People coming down from Toaca.
Me and a shadow of Toaca.
Shadows are not perfectly aligned, though they are beautiful.
In the end my wish came true.
Ceahlau Plateau in the morning light.
The shadows was there both, indeed. I came here early
in August; the shadows of the two tops were not yet perfectly aligned.
I found that I was alone hunting around for the best
position from where to take a shot of the mountain’s shadow. When the sun came
out of the clouds, people immediately started to go down the trail, without
stopping, as if the show was already over.
It was not so. The three dimensional hologram was
there. Even though it wasn’t perfect, it was powerful enough and I was excited
about it.
A hologram seen from Toaca.
A hologram seen from Toaca.
Edelweis flower on Toaca as a bonus.
I stayed there on the peak until quarter past 7 and
then I started to climb down the trail. I had only short time to pack my tent.
I wanted to be by midday down in the valley at Durău resort.
At the camp, Ceahlau.
My tent in the Ceahlau Massif.
At 8:30 am I put down my tent and 9:30 am I passed
Piatra Lacramătă en route to Cascada Duruitoarea.

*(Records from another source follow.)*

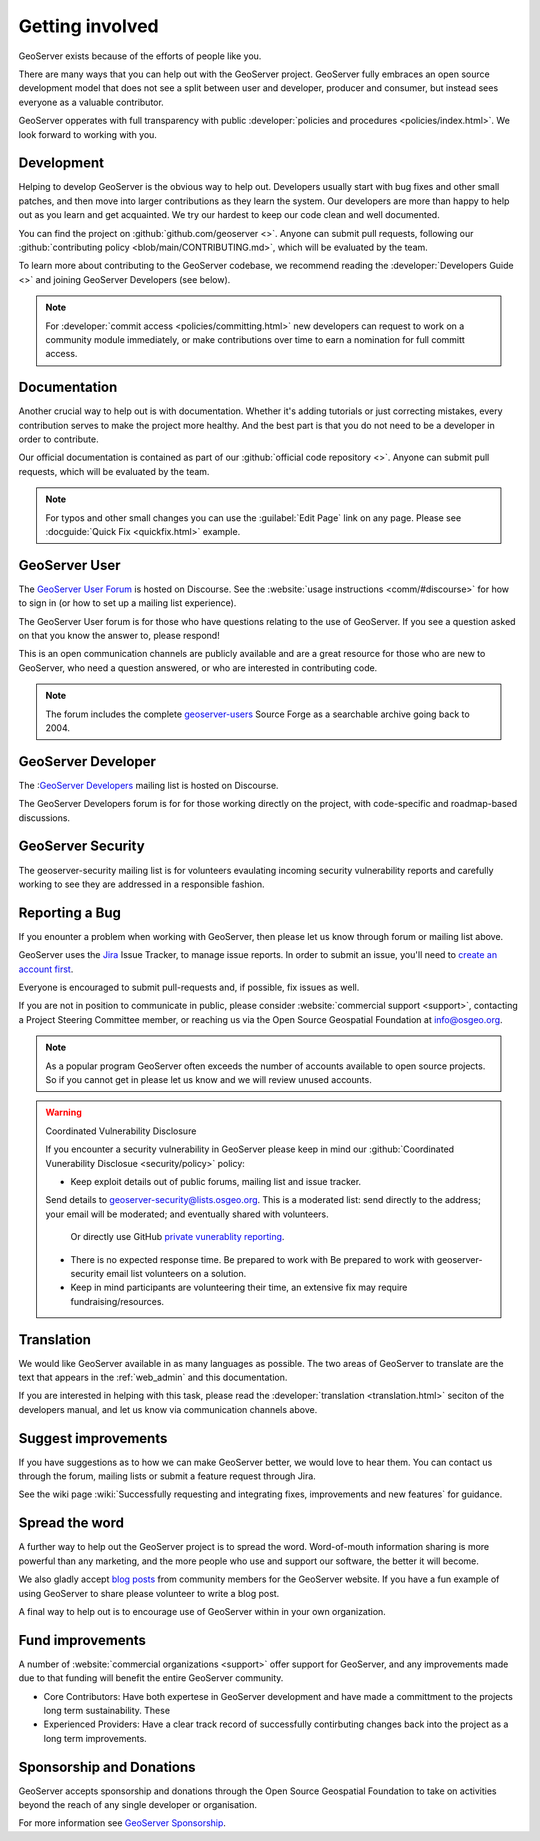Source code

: .. _getting_involved:

Getting involved
================

GeoServer exists because of the efforts of people like you.

There are many ways that you can help out with the GeoServer project. GeoServer fully embraces an open source development model that does not see a split between user and developer, producer and consumer, but instead sees everyone as a valuable contributor.

GeoServer opperates with full transparency with public :developer:`policies and procedures <policies/index.html>`. We look forward to working with you.

Development
-----------

Helping to develop GeoServer is the obvious way to help out. Developers usually start with bug fixes and other small patches, and then move into larger contributions as they learn the system. Our developers are more than happy to help out as you learn and get acquainted. We try our hardest to keep our code clean and well documented.

You can find the project on :github:`github.com/geoserver <>`. Anyone can submit pull requests, following our :github:`contributing policy <blob/main/CONTRIBUTING.md>`, which will be evaluated by the team.

To learn more about contributing to the GeoServer codebase, we recommend reading the :developer:`Developers Guide <>` and joining GeoServer Developers (see below).

.. note:: 
   
   For :developer:`commit access <policies/committing.html>` new developers can request to work on a community module immediately, or make contributions over time to earn a nomination for full committ access.
   

Documentation
-------------

Another crucial way to help out is with documentation. Whether it's adding tutorials or just correcting mistakes, every contribution serves to make the project more healthy. And the best part is that you do not need to be a developer in order to contribute.

Our official documentation is contained as part of our :github:`official code repository <>`. Anyone can submit pull requests, which will be evaluated by the team.

.. seealso::
   
   To learn more about contributing to the GeoServer documentation, we recommend reading the :developer:`Documentation Guide <>` and joining GeoServer Developers (see below).

.. note::
   
   For typos and other small changes you can use the :guilabel:`Edit Page` link on any page. Please see  :docguide:`Quick Fix <quickfix.html>` example.

GeoServer User
--------------

The `GeoServer User Forum <https://discourse.osgeo.org/c/geoserver/user/51>`__ is hosted on Discourse. See the :website:`usage instructions <comm/#discourse>` for how to sign in (or how to set up a mailing list experience).
  
The GeoServer User forum is for those who have questions relating to the use of GeoServer. If you see a question asked on that you know the answer to, please respond!

This is an open communication channels are publicly available and are a great resource for those who are new to GeoServer, who need a question answered, or who are interested in contributing code.

.. note::
   
   The forum includes the complete `geoserver-users <https://sourceforge.net/p/geoserver/mailman/geoserver-users/>`__ Source Forge as a searchable archive going back to 2004.

GeoServer Developer
-------------------

The :`GeoServer Developers <https://discourse.osgeo.org/c/geoserver/developer/63>`_ mailing list is hosted on Discourse.

The GeoServer Developers forum is for for those working directly on the project, with code-specific and roadmap-based discussions.

.. seealso::
   
   The :website:`Community Development <devel/>` page provides additional communication options for developers.

GeoServer Security
------------------

The geoserver-security mailing list is for volunteers evaulating incoming security vulnerability reports and carefully working to see they are addressed in a responsible fashion.

.. seealso::
   
   The :developer:`Security Procedure <policies/security.html>` page in the Developers Guide provides additional information on how security vulnerables 

Reporting a Bug
---------------

If you enounter a problem when working with GeoServer, then please let us know through forum or mailing list above.

GeoServer uses the `Jira <https://osgeo-org.atlassian.net/projects/GEOS>`_ Issue Tracker, to manage issue reports. In order to submit an issue, you'll need to `create an account first <https://osgeo-org.atlassian.net/admin/users/sign-up>`_.

Everyone is encouraged to submit pull-requests and, if possible, fix issues as well.

If you are not in position to communicate in public, please consider :website:`commercial support <support>`, contacting a Project Steering Committee member, or reaching us via the Open Source Geospatial Foundation at `info@osgeo.org <mailto:info@osgeo.org>`__.

.. note::
   
   As a popular program GeoServer often exceeds the number of accounts available to open source projects. So if you cannot get in please let us know and we will review unused accounts.

.. warning:: Coordinated Vulnerability Disclosure

   If you encounter a security vulnerability in GeoServer please keep in mind our :github:`Coordinated Vunerability Disclosue <security/policy>` policy:

   * Keep exploit details out of public forums, mailing list and issue tracker.
   
   Send details to `geoserver-security@lists.osgeo.org <mailto:geoserver-security@lists.osgeo.org>`__. This is a moderated list: send directly to the address; your email will be moderated; and eventually shared with volunteers.
     
     Or directly use GitHub `private vunerablity reporting <https://github.com/geoserver/geoserver/security/advisories/new>`_.
     
   * There is no expected response time. Be prepared to work with Be prepared to work with geoserver-security email list volunteers on a solution.
   * Keep in mind participants are volunteering their time, an extensive fix may require fundraising/resources.

Translation
-----------

We would like GeoServer available in as many languages as possible. The two areas of GeoServer to translate are the text that appears in the :ref:`web_admin` and this documentation.

If you are interested in helping with this task, please read the :developer:`translation <translation.html>` seciton of the developers manual, and let us know via communication channels above.

Suggest improvements
--------------------

If you have suggestions as to how we can make GeoServer better, we would love to hear them. You can contact us through the forum, mailing lists or submit a feature request through Jira.

See the wiki page :wiki:`Successfully requesting and integrating fixes, improvements and new features` for guidance.

Spread the word
---------------

A further way to help out the GeoServer project is to spread the word. Word-of-mouth information sharing is more powerful than any marketing, and the more people who use and support our software, the better it will become.

We also gladly accept `blog posts <https://geoserver.org/blog/>`__ from community members for the GeoServer website. If you have a fun example of using GeoServer to share please volunteer to write a blog post.

A final way to help out is to encourage use of GeoServer within in your own organization. 

Fund improvements
-----------------

A number of :website:`commercial organizations <support>` offer support for GeoServer, and any improvements made due to that funding will benefit the entire GeoServer community.

* Core Contributors: Have both expertese in GeoServer development and have made a committment to the projects long term sustainability. These 

* Experienced Providers: Have a clear track record of successfully contirbuting changes back into the project as a long term improvements.

Sponsorship and Donations
-------------------------

GeoServer accepts sponsorship and donations through the Open Source Geospatial Foundation to take on activities beyond the reach of any single developer or organisation.

For more information see `GeoServer Sponsorship <https://geoserver.org/sponsor/>`_.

Piatra Lacramata in morning light.
I made only a short stop at the waterfall. In the
morning it was in deep shadows of the mountain and a bluish cast and strong
contrast were not perfect for successful photography.
Cascada Duruitoarea.
Cascada Duruitoarea.
Cascada Duruitoarea.
Cascada Duruitoarea.
Cascada Duruitoarea.
I hit the trail again, passing along many other
tourists. This part of the mountain is frequented by lots of tourist in summer
season. At midday I arrived at Durău. I washed in mountain stream, bough a beer
at a local bar, ate some bread, cheese and tomatoes bought from a magazine and
went on the road again.
I was hoping to get a lift by a car. Unfortunately I
walked for more than one hour before I got a lift to the main road.
There again I waited for more than an hour for the
lift. This time I was lucky enough. The car was going to Oradea.
I got off at Târgu Mureș. Immediately I walked towards
the train station, only to discover that by means of railway transport, I would
not reach Sighișoara today!
The only solution was to walk back for about twenty
minutes to the place where I got off the car! From there I continued on a large
street toward the margin of the city. The street was very long indeed!
I entered a food store to buy something to drink and
asked the shop assistant how to get to the city margin as quickly as possible.
Her answer was very simple: “Take a bus.”
“Wow that is a good idea! Where is the nearest bus
station?” I asked.
“In front of the shop, just across the street” she
replied.
“Thank you!” I answered and waved good bye.
I got there immediately. There I asked a man which
number of bus I should take. The men replied that he goes in the same direction
and told me that he would tell me where to get off.
On the next station I waited for another bus to Sighișoara,
which arrived at about 8:15 pm. One hour and fifteen minutes later I got off
the bus in Sighișoara, where I had 45 minutes to have a
dinner in a restaurant and to buy some drinks and food for the long journey
home.
At 22:20 I embarked on a train to Budapest and my Ceahlău
adventure was suddenly over. I always ask myself: “Why these adventures end so
abruptly and what am I doing in the train?” “Why am I returning so early after
I descended from the mountain?” The answer was that these adventures are an escape
from everyday life and I don’t have more time available to stay there longer.
Simply from time to time I need to recharge my personal batteries in the
simplified world of the mountain world which touches my soul.
Recharging my personal batteries in Cehlau in 2012.
Nevertheless, six days later I was headed towards
Romania again!
My second trip to the Ceahlău Mountain ended and I
promised myself that I will return there in the future. Each trip was
different. The first one was easy the second one was difficult. Maybe on my
third excursion I will find a balance between easy and difficult trip. I will
plan it for more days, because the beauty of the massif is simply unsurpassable
in this part of the Carpathian Mountains. In my post from 2012 I was talking
about expressing my love for outdoors. All my previous and later journeys to
the mountains are expression of this love!